- **Activity**: Could each record be written out again exactly as it stands?

- **Data supplied**:
%%
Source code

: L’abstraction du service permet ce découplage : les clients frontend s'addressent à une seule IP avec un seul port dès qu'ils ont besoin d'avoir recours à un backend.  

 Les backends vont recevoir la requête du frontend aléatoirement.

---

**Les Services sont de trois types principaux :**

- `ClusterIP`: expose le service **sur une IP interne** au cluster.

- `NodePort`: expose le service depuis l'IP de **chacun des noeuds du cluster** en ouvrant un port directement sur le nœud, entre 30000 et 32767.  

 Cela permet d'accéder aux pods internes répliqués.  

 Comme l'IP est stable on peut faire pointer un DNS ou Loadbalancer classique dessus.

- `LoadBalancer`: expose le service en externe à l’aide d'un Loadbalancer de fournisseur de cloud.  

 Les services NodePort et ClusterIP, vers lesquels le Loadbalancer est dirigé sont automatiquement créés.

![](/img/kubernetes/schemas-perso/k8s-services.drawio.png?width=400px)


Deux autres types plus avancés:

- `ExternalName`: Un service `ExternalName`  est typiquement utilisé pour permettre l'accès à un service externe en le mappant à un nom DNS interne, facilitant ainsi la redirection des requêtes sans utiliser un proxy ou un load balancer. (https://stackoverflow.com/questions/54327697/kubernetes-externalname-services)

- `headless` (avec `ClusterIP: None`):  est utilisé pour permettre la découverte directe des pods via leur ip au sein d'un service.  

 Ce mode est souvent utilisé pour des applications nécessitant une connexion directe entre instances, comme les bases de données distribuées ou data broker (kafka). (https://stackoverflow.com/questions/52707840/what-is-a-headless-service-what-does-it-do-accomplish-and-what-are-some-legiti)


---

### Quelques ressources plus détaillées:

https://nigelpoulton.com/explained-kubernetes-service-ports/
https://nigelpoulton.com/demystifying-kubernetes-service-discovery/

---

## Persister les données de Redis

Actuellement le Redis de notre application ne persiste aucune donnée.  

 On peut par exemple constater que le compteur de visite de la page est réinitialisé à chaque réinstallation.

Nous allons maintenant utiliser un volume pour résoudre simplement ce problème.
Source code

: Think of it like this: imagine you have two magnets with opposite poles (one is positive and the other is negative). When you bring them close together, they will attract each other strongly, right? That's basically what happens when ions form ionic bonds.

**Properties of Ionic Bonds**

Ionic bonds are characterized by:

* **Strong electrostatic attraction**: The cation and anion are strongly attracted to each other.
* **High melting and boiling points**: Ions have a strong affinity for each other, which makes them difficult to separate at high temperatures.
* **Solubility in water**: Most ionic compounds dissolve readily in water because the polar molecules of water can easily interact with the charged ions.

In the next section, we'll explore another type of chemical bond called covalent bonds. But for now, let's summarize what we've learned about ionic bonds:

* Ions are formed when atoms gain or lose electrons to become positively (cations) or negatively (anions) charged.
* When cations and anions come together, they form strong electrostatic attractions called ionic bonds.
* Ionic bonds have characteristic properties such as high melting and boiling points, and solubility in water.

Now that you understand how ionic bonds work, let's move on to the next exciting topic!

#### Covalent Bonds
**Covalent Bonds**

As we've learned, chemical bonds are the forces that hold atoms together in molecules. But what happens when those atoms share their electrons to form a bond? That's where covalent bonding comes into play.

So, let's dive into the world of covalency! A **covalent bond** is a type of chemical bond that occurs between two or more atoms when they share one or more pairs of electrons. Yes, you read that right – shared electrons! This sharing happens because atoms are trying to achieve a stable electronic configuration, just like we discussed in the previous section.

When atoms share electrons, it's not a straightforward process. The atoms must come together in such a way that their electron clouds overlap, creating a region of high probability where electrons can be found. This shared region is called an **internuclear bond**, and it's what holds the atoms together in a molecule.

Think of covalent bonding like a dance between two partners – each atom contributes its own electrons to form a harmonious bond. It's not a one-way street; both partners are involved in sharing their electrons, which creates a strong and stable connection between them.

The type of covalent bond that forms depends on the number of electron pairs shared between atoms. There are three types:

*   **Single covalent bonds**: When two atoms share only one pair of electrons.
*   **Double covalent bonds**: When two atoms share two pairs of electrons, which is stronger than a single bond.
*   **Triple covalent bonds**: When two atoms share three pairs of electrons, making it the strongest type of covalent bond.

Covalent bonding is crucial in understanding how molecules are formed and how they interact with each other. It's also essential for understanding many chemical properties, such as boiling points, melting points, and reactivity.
%%
- **Solution**:
Source code

: L’abstraction du service permet ce découplage : les clients frontend s'addressent à une seule IP avec un seul port dès qu'ils ont besoin d'avoir recours à un backend.  

 Les backends vont recevoir la requête du frontend aléatoirement.

---

**Les Services sont de trois types principaux :**

- `ClusterIP`: expose le service **sur une IP interne** au cluster.

- `NodePort`: expose le service depuis l'IP de **chacun des noeuds du cluster** en ouvrant un port directement sur le nœud, entre 30000 et 32767.  

 Cela permet d'accéder aux pods internes répliqués.  

 Comme l'IP est stable on peut faire pointer un DNS ou Loadbalancer classique dessus.

- `LoadBalancer`: expose le service en externe à l’aide d'un Loadbalancer de fournisseur de cloud.  

 Les services NodePort et ClusterIP, vers lesquels le Loadbalancer est dirigé sont automatiquement créés.

![](/img/kubernetes/schemas-perso/k8s-services.drawio.png?width=400px)


Deux autres types plus avancés:

- `ExternalName`: Un service `ExternalName`  est typiquement utilisé pour permettre l'accès à un service externe en le mappant à un nom DNS interne, facilitant ainsi la redirection des requêtes sans utiliser un proxy ou un load balancer. (https://stackoverflow.com/questions/54327697/kubernetes-externalname-services)

- `headless` (avec `ClusterIP: None`):  est utilisé pour permettre la découverte directe des pods via leur ip au sein d'un service.  

 Ce mode est souvent utilisé pour des applications nécessitant une connexion directe entre instances, comme les bases de données distribuées ou data broker (kafka). (https://stackoverflow.com/questions/52707840/what-is-a-headless-service-what-does-it-do-accomplish-and-what-are-some-legiti)


---

### Quelques ressources plus détaillées:

https://nigelpoulton.com/explained-kubernetes-service-ports/
https://nigelpoulton.com/demystifying-kubernetes-service-discovery/

---

## Persister les données de Redis

Actuellement le Redis de notre application ne persiste aucune donnée.  

 On peut par exemple constater que le compteur de visite de la page est réinitialisé à chaque réinstallation.

Nous allons maintenant utiliser un volume pour résoudre simplement ce problème.
Source code

: Think of it like this: imagine you have two magnets with opposite poles (one is positive and the other is negative). When you bring them close together, they will attract each other strongly, right? That's basically what happens when ions form ionic bonds.

**Properties of Ionic Bonds**

Ionic bonds are characterized by:

* **Strong electrostatic attraction**: The cation and anion are strongly attracted to each other.
* **High melting and boiling points**: Ions have a strong affinity for each other, which makes them difficult to separate at high temperatures.
* **Solubility in water**: Most ionic compounds dissolve readily in water because the polar molecules of water can easily interact with the charged ions.

In the next section, we'll explore another type of chemical bond called covalent bonds. But for now, let's summarize what we've learned about ionic bonds:

* Ions are formed when atoms gain or lose electrons to become positively (cations) or negatively (anions) charged.
* When cations and anions come together, they form strong electrostatic attractions called ionic bonds.
* Ionic bonds have characteristic properties such as high melting and boiling points, and solubility in water.

Now that you understand how ionic bonds work, let's move on to the next exciting topic!

#### Covalent Bonds
**Covalent Bonds**

As we've learned, chemical bonds are the forces that hold atoms together in molecules. But what happens when those atoms share their electrons to form a bond? That's where covalent bonding comes into play.

So, let's dive into the world of covalency! A **covalent bond** is a type of chemical bond that occurs between two or more atoms when they share one or more pairs of electrons. Yes, you read that right – shared electrons! This sharing happens because atoms are trying to achieve a stable electronic configuration, just like we discussed in the previous section.

When atoms share electrons, it's not a straightforward process. The atoms must come together in such a way that their electron clouds overlap, creating a region of high probability where electrons can be found. This shared region is called an **internuclear bond**, and it's what holds the atoms together in a molecule.

Think of covalent bonding like a dance between two partners – each atom contributes its own electrons to form a harmonious bond. It's not a one-way street; both partners are involved in sharing their electrons, which creates a strong and stable connection between them.

The type of covalent bond that forms depends on the number of electron pairs shared between atoms. There are three types:

*   **Single covalent bonds**: When two atoms share only one pair of electrons.
*   **Double covalent bonds**: When two atoms share two pairs of electrons, which is stronger than a single bond.
*   **Triple covalent bonds**: When two atoms share three pairs of electrons, making it the strongest type of covalent bond.

Covalent bonding is crucial in understanding how molecules are formed and how they interact with each other. It's also essential for understanding many chemical properties, such as boiling points, melting points, and reactivity.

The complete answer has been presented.